Não seja a pessoa que fica repetindo “mas eu te disse!”
A que realmente serve esse lembrete?
Poucos fãs da animação Carros, da Pixar, sucesso na década de 2000, sabem que, ainda nos anos 70, os estúdios Hanna-Barbera haviam produzido uma animação com o mesmo mote chamada Carangos e Motocas (do original Wheelie and the Chopper Bunch), que trazia como personagem principal o simpático fusca Wheelie.

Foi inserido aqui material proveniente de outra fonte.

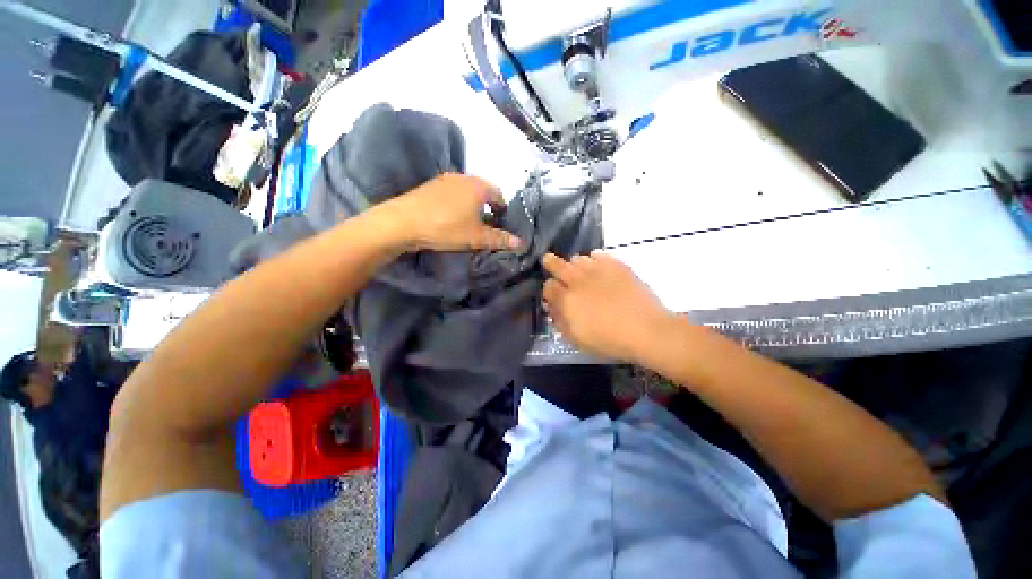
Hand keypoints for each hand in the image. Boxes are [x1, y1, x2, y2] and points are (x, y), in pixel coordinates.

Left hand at [374, 173, 522, 251]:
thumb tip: (520, 243)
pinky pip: (451, 192)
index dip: (502, 209)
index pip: (499, 195)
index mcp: (478, 186)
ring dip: (471, 204)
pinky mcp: (430, 185)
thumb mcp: (476, 237)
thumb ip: (499, 239)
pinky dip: (457, 202)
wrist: (403, 222)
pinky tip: (449, 216)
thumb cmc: (447, 228)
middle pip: (483, 191)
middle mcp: (463, 177)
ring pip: (466, 191)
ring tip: (468, 221)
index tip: (501, 222)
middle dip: (487, 206)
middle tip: (486, 223)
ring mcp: (445, 179)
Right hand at [542, 252, 673, 362]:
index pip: (548, 286)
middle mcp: (577, 281)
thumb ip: (560, 321)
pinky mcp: (615, 265)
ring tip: (580, 272)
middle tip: (550, 262)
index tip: (553, 294)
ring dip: (574, 265)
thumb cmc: (609, 340)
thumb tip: (551, 307)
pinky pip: (598, 254)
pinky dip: (595, 259)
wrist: (646, 330)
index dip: (548, 289)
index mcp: (566, 300)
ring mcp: (597, 270)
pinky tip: (599, 268)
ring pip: (577, 258)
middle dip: (551, 263)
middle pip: (556, 264)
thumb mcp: (577, 338)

O fusquinha era apaixonado por Rota e, sempre que tentava conquistá-la, era atrapalhado por um grupo de motocicletas que produziam maldades para prejudicar Wheelie: Chapa, Avesso, Risada e Confuso. Este último era o mais jovem e ingênuo de todos e fazia advertências aos colegas de que não deveriam investir naquela maldade porque era errado, porque ele estava com medo, porque todos se dariam mal etc.
No fim, participava de tudo. Como a gangue sempre fracassava, Confuso dizia quando tudo dava errado: “Mas eu te disse! Eu te disse! Eu não te disse?”. Era assim:
Na vida real, há pessoas como Confuso que vivem lembrando aos outros quando tudo dá errado: “Mas eu te disse!”. Pessoas assim podem até ser vistas como mais conscientes e responsáveis. E provavelmente elas até querem que as coisas caminhem bem. E isso não vale só para atitudes maldosas…. também se aplica àquelas situações nas quais alguém tem uma ideia para resolver um problema ou começar um projeto ousado.
Mas será que o “eu te disse!” ajuda? A que serve esse lembrete? A primeira função que ele tem para a pessoa que fala é a de simplesmente deixar claro para os demais que ela já sabia das consequências observadas. É um jeito de se diferenciar, garantir um lugar ao sol e se mostrar como alguém que sabe mais que os outros sobre a realidade.
Agora… isso muda os resultados ocorridos? Não! Isso evita que aquela situação aconteça novamente? Tampouco. Porque o próprio resultado ruim é suficiente para deixar claro que aquilo não funcionou. “Eu te disse!” não passa, portanto, de uma exibição egocêntrica que em nada contribui para resolver uma situação e ainda atrapalha na formação de vínculos de confiança.
Mas há ainda um aspecto interessante mostrado no desenho animado. Não é curioso que Confuso, apesar de sempre alertar o grupo sobre os riscos de cada plano, participa de absolutamente todas as traquinagens de seus amigos? Esse é o pior tipo de comportamento eu-te-disse. A pessoa participa da ação e depois tenta se isentar de responsabilidade simplesmente porque tinha advertido os demais sobre os riscos.
Poucas atitudes são mais mesquinhas do que essa. Então, não seja a pessoa eu-te-disse do seu grupo. Se você advertiu previamente e não participou da ação que deu errado, não lembre ninguém daquilo que está óbvio pelos resultados ruins. Por outro lado, se você participou da ação, aí é que você não deve mesmo falar nada porque a coisa mais feia e desleal que você pode fazer é tentar se esconder atrás de uma dignidade de consciência dúbia e superficial como esta.
Responsabilidade pelos próprios atos e respeito aos seus limites em relação às escolhas dos outros, dois princípios que favorecem sentir paz e equilíbrio.